News may be a commodity, but quality isn't.

I'd pay $6.99/month to access all NYTimes content online, if not paying meant not being able to get beyond the first page of any story over 24hrs old.

That said, NPR might be the only brand able to compete for my attention online, if they really put muscle into web content and develop "print" talent to rival the likes of the Times.


Exactly, and there are a good 50-100 thousand of folks like you. Er, maybe total in the world. Now will that pay the infrastructure and salaries of the business like the Times? But that's probably true for only one newspaper, will you also pay $6.99 to the Seattle PI, Dallas News, Minnesota Star Tribune? Perhaps the news industry is at the moment of metamorphosis just before it becomes a beautiful online butterfly, it'll be incredible after the transition but it's very vulnerable in the pupa stage...


Your numbers are a bit off. New York Times circulation:

1,039,031 Daily

1,451,233 Sunday


Don't both of those cost much more than $6.99/mo?


A lot of the value of a newspaper is the physical manifestation of it. If you're in front of a computer there are many other sources that are free, whereas if you have a paper you can easily read it away from a machine, and people understand the costs involved in manufacturing/delivering it.

I think paywalls will exist for content that provides value or that one is assumed to read, but for general news it probably won't work.

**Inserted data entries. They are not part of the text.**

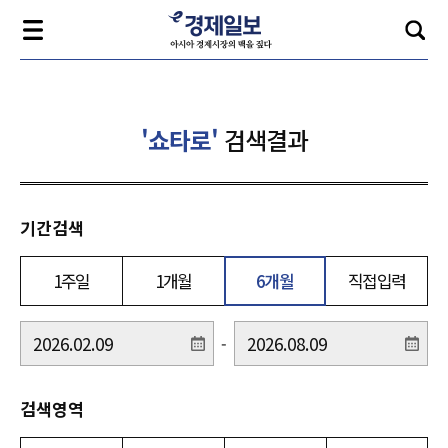
'쇼타로'
검색결과
기간검색
1주일
1개월
6개월
직접입력
-
검색영역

"News is a commodity; I'm sorry to say."

But quality, unique content is not...

There are many viable solutions that have yet to be tested & they might not resemble "paywalls."

Media outlets need to understand & appropriately segment their customers i.e. people willing to pay for specific products/services.

Regarding who might pay and how much, if content providers can tease out WTP across their viewer base, they are much more likely to build a paid model that could work.

Finally, what's that ubiquitous phrase..."And from viewers like you"? Oh that's right, NPR is kinda free - it's just that without paying viewers it would cease to exist. Strange how that works...

On a side note: The rest of the article about NPR.org was useful to see how a radio oriented news org is moving content online.


NPR is also gov. and listener supported. Not the same model employed by other news outlets.


I didn't think it was government supported, so I checked - from http://www.npr.org/about/privatesupport.html :

"A very small percentage -- between one percent to two percent of NPR's annual budget -- comes from competitive grants sought by NPR from federally funded organizations, such as the Corporation for Public Broadcasting, National Science Foundation and the National Endowment for the Arts."

So I was wrong. That page also says that NPR's revenue mostly comes from membership dues and fees from stations, sponsorship and retail sales.